Let's run our simulation 10000 times.

In [45]:
step = np.array([[0.5, 0], [0, 0.5]])
num_trials = 20000
samples = MH(X, t, num_trials, step)
#pprint(samples[0:10])


divide by zero encountered in log


invalid value encountered in multiply



.........|.........|.........|.........|.........|.........|.........|.........|.........|.........|


In [49]:
w_df = pd.DataFrame([np.array(samples)[:,0][:,0], np.array(samples)[:,1][:,0]]).transpose()

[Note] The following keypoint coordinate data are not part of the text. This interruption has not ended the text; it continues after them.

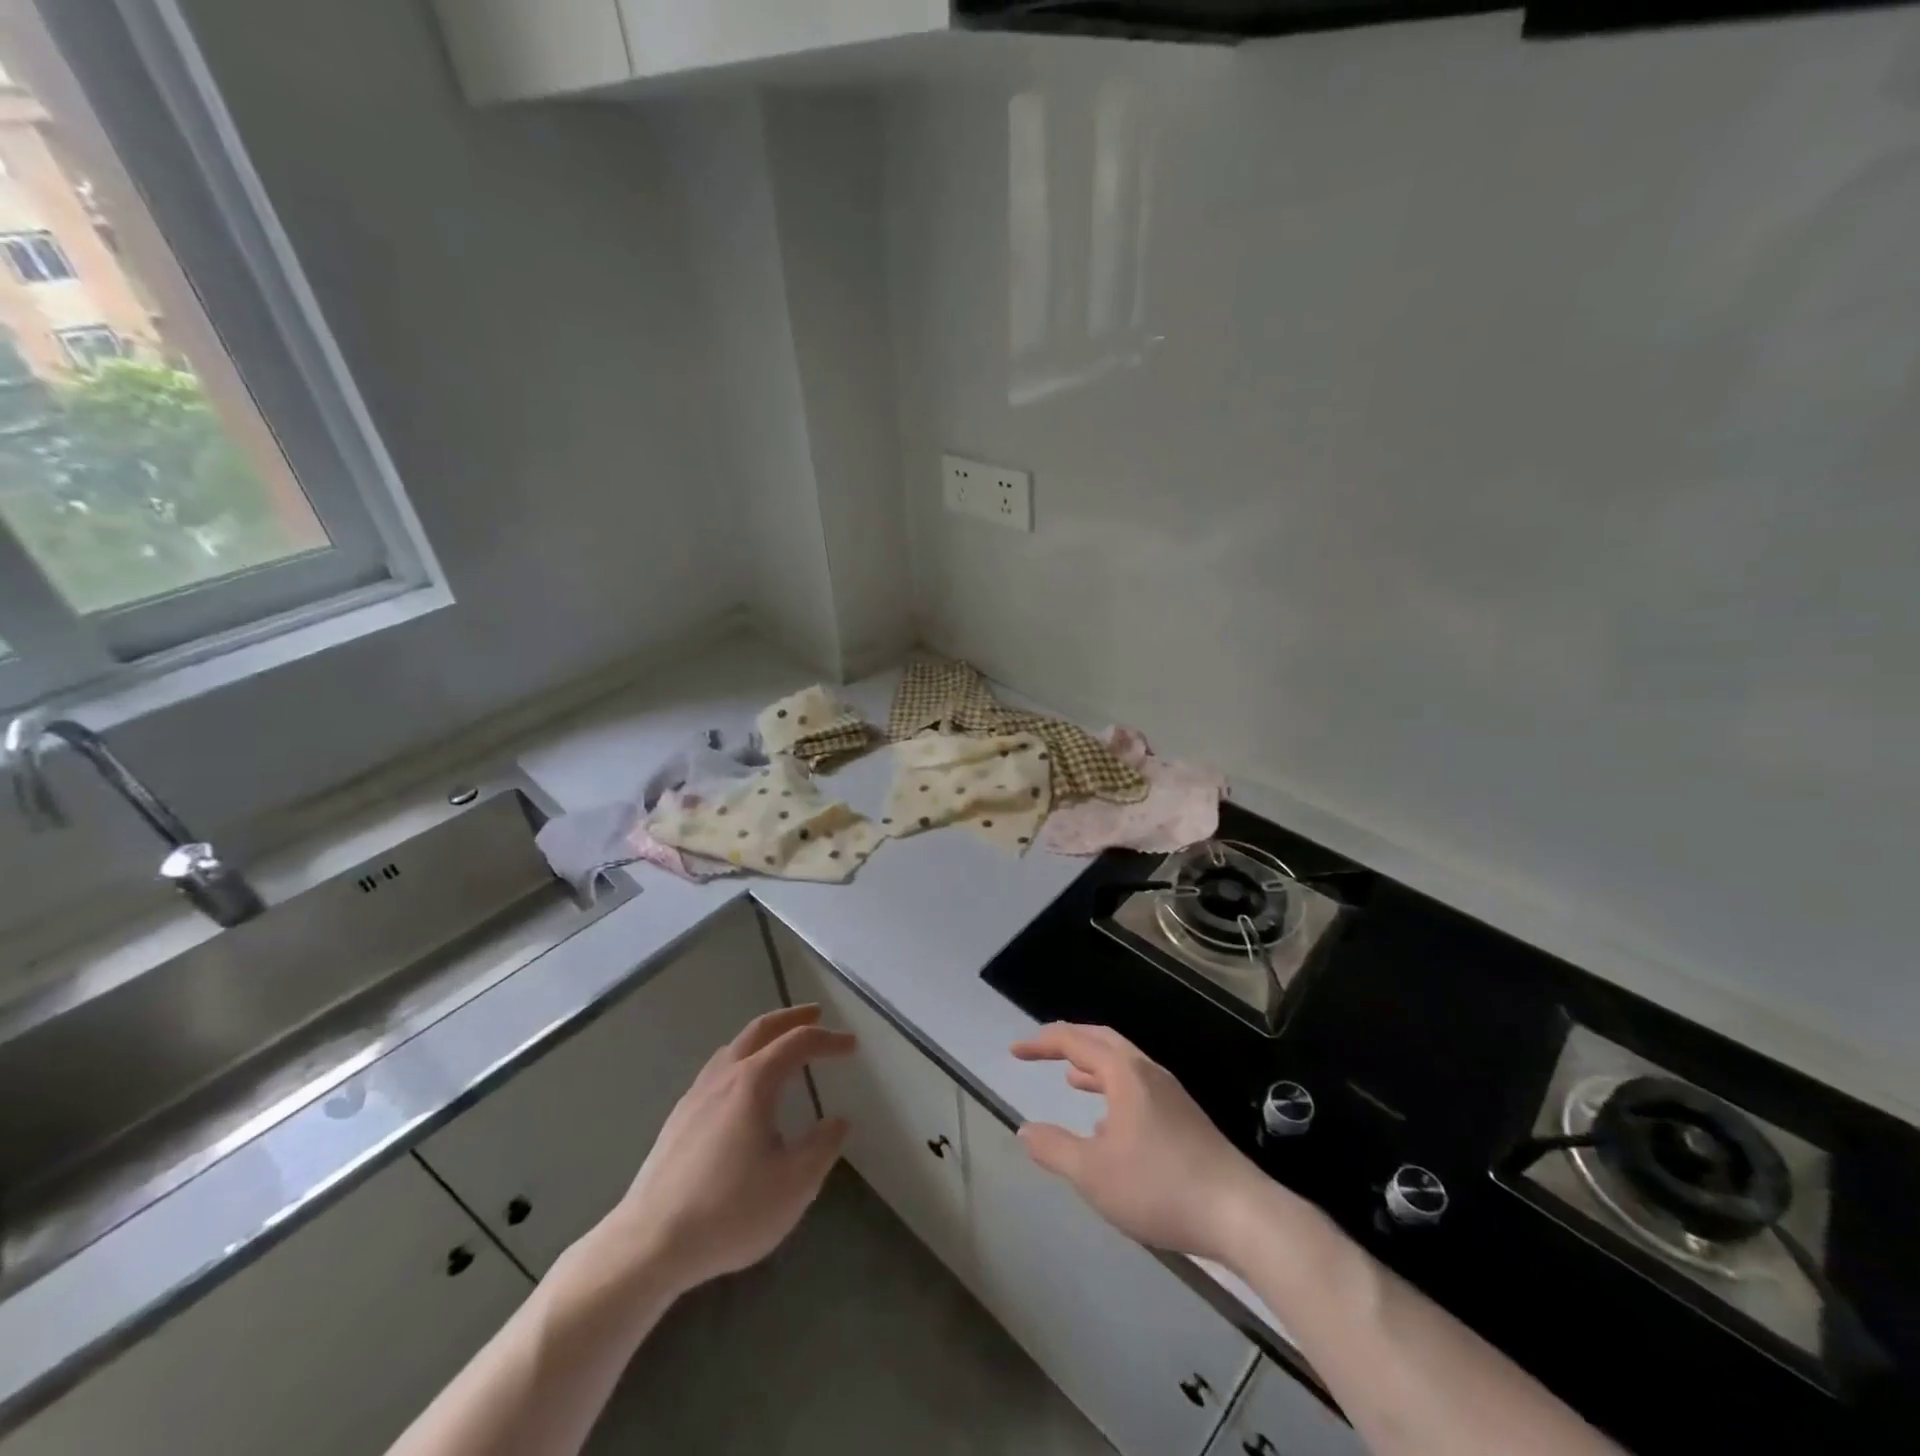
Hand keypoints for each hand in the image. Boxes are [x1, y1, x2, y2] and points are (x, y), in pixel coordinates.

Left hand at [600, 1004, 854, 1294]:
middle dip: (792, 1018)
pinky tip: (742, 1088)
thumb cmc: (729, 1211)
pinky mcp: (678, 1118)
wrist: (649, 1244)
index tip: (852, 1046)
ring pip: (734, 1047)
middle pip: (761, 1030)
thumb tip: (838, 1121)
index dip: (829, 1040)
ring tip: (781, 1046)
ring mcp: (696, 1095)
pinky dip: (741, 1059)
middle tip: (816, 1015)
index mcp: (754, 1082)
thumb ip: (822, 1147)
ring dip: (764, 1036)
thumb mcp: (793, 1185)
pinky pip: (717, 1069)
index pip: (798, 1043)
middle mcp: (724, 1076)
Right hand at [1012, 1022, 1268, 1264]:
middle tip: (1042, 1051)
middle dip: (1070, 1042)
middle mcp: (1148, 1073)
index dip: (1042, 1043)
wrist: (1241, 1214)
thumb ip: (1055, 1149)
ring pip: (1124, 1066)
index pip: (1075, 1041)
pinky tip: (1109, 1127)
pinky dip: (1114, 1091)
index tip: (1015, 1052)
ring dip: (1094, 1067)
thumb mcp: (1094, 1173)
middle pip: (1103, 1041)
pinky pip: (1139, 1088)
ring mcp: (1171, 1095)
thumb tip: (1024, 1130)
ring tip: (1071, 1079)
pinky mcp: (1186, 1119)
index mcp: (1125, 1073)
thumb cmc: (1160, 1187)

#colorscale = [ 'rgb(165,0,38)', 'rgb(215,48,39)', 'rgb(244,109,67)', 'rgb(253,174,97)', 'rgb(254,224,144)',\
#                'rgb(224,243,248)', 'rgb(171,217,233)', 'rgb(116,173,209)', 'rgb(69,117,180)',\
#                'rgb(49,54,149)']

colorscale2 = [ 'rgb(165,0,38)',  'rgb(244,109,67)',  'rgb(254,224,144)',\
                 'rgb(171,217,233)',  'rgb(69,117,180)',\
                'rgb(49,54,149)']

fig = ff.create_2d_density(
    w_df[0], w_df[1], colorscale=colorscale2,
    hist_color='rgb(255, 237, 222)', point_size=1
)

py.iplot(fig, filename='histogram_subplots')


This is the result of sampling done before. As we can clearly see, the strenght of this method is that can work without any prior assumption on the type of distribution as it's a non-parametric model for distribution density estimation.

Now, the next thing to do is to predict the new label of a $x_{new}$ starting from this samples list.

In [22]:
def predict(samples, x_new):
    p = 0.
    for w in samples:
        p += 1 / (1 + np.exp(-w.T.dot(x_new)))
    p /= len(samples)
    return p[0]

In [50]:
x_new = np.array([2,-4])
predict(samples, x_new)

0.23122952659698856

To have a more deep visualisation of the predictions, we can plot the probability for a point to be assigned to class 1.

In [24]:
xmin, xmax, xstep = (-6, 6.5, 0.5)
ymin, ymax, ystep = (-6, 6.5, 0.5)

p = []
for y in np.arange(ymin, ymax, ystep):
    p_x = []
    for x in np.arange(xmin, xmax, xstep):
        x_new = np.array([x, y])
        p_x.append(predict(samples, x_new))
    p.append(p_x)

In [25]:
prob = [go.Contour(
            z=p,
            y=np.arange(xmin, xmax, xstep),
            x=np.arange(ymin, ymax, ystep),
            contours=dict(coloring='heatmap')
    ), go.Scatter(
        x = df[df[2] == 0][0],
        y = df[df[2] == 0][1],
        mode = 'markers',
        marker = dict(color='orange'),
        name = 'Class 0'
    ), go.Scatter(
        x = df[df[2] == 1][0],
        y = df[df[2] == 1][1],
        mode = 'markers',
        marker = dict(color='blue'),
        name = 'Class 1'
)]

py.iplot(prob, filename='contour-scatter')

This is very interesting for a couple of reason:
- we achived a non-linear classification without using non-linear decision rule
- our belif on the label follows with less uncertanty the space region where the training data lays.